Change 771411 merged by Jbond:

[operations/puppet@production] P:environment: Add ablilty to inject environment variables

https://gerrit.wikimedia.org/r/771411

Change 878884 had a related patch set uploaded (by Jbond; author: John Bond):

[operations/puppet@production] environment: add no_proxy config directly to environment

https://gerrit.wikimedia.org/r/878884

Change 878884 merged by Jbond:

[operations/puppet@production] environment: add no_proxy config directly to environment

https://gerrit.wikimedia.org/r/878884

Change 968716 had a related patch set uploaded (by Ayounsi; author: Ayounsi):

[operations/puppet@production] Add helper bash function to setup proxy env var

https://gerrit.wikimedia.org/r/968716

Going though this task after discussing proxies in another group.

The side of this task about forcing sane no_proxy settings is done thanks to the few patches from @jbond above.

The remaining side, probably just "nice to have" is to add a helper script users can use to quickly and correctly set the proxies in their session.
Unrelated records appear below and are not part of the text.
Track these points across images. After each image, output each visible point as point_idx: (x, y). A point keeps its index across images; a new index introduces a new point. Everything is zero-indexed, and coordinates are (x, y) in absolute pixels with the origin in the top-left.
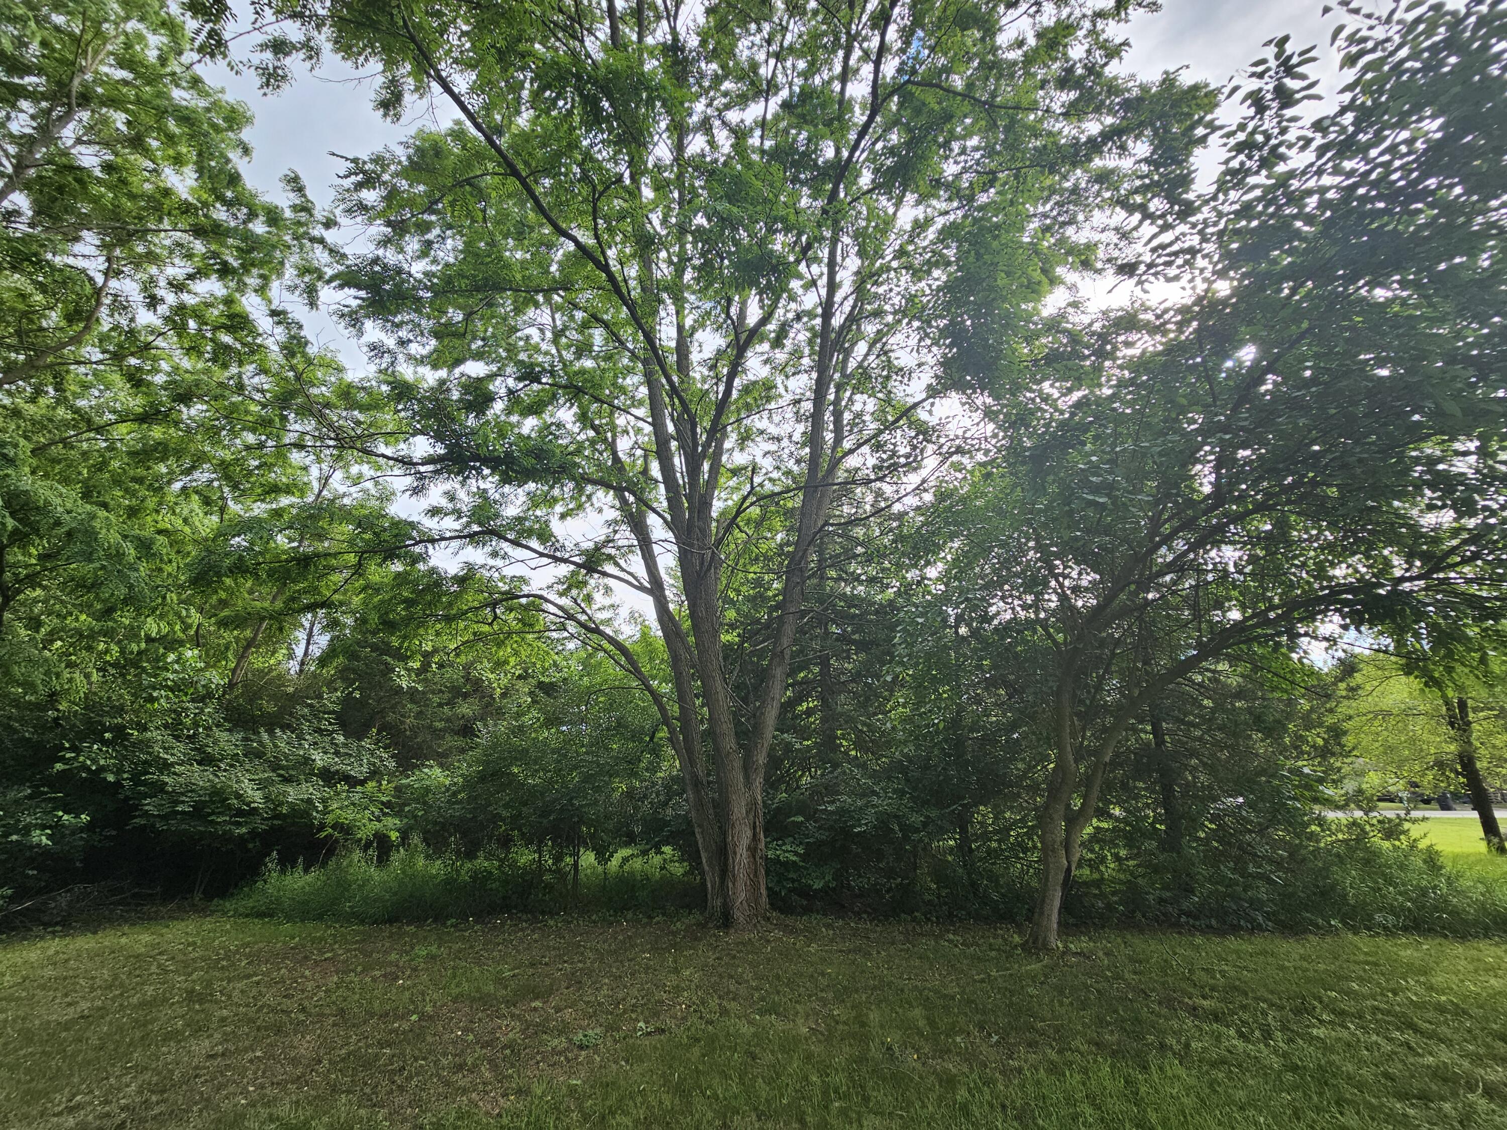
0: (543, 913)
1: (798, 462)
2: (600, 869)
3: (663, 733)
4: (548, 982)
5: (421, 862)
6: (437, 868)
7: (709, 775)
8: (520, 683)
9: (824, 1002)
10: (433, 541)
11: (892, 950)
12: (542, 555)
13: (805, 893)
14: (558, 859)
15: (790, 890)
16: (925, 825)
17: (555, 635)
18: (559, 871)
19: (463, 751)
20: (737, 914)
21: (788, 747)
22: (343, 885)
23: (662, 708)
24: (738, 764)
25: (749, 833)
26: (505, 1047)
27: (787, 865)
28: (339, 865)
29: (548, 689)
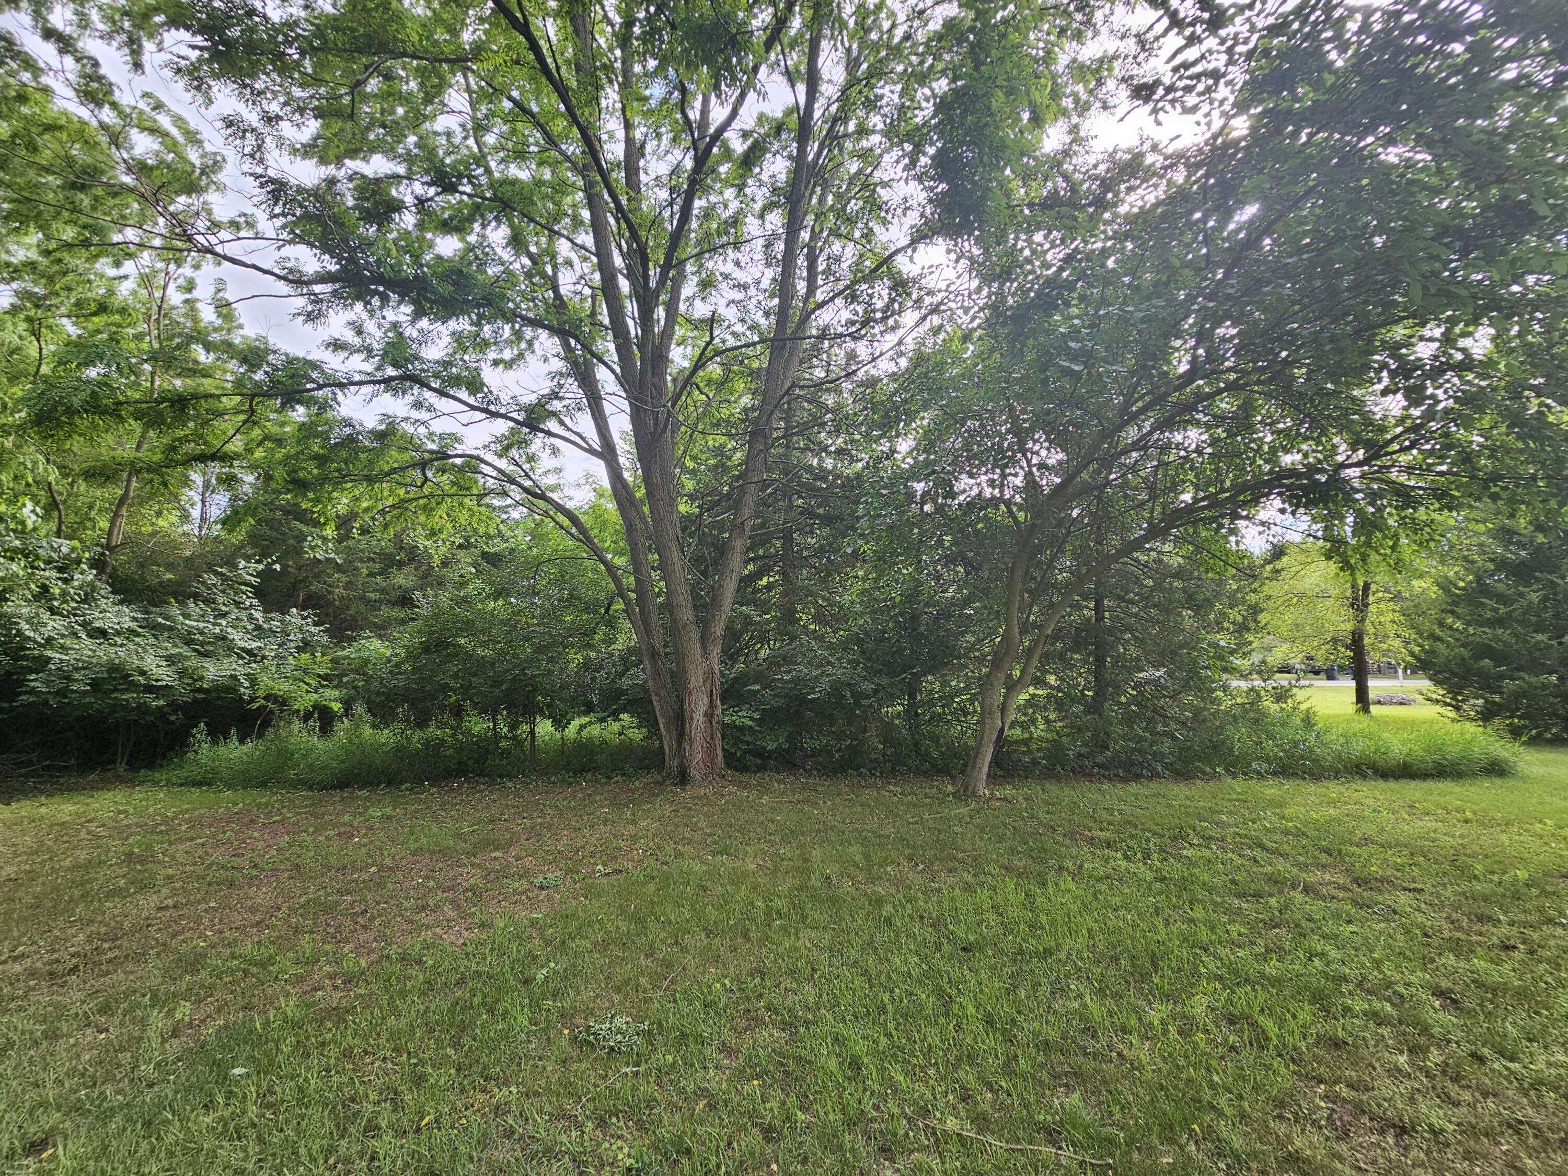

A bit like what's described in the task description. Hopefully https://gerrit.wikimedia.org/r/968716 does it well.

Change 968716 merged by Ayounsi:

[operations/puppet@production] Add helper functions to setup proxy env var

https://gerrit.wikimedia.org/r/968716

ayounsi claimed this task.

Updated the doc https://wikitech.wikimedia.org/wiki/HTTP_proxy
I think everything here is done. Please re-open if not.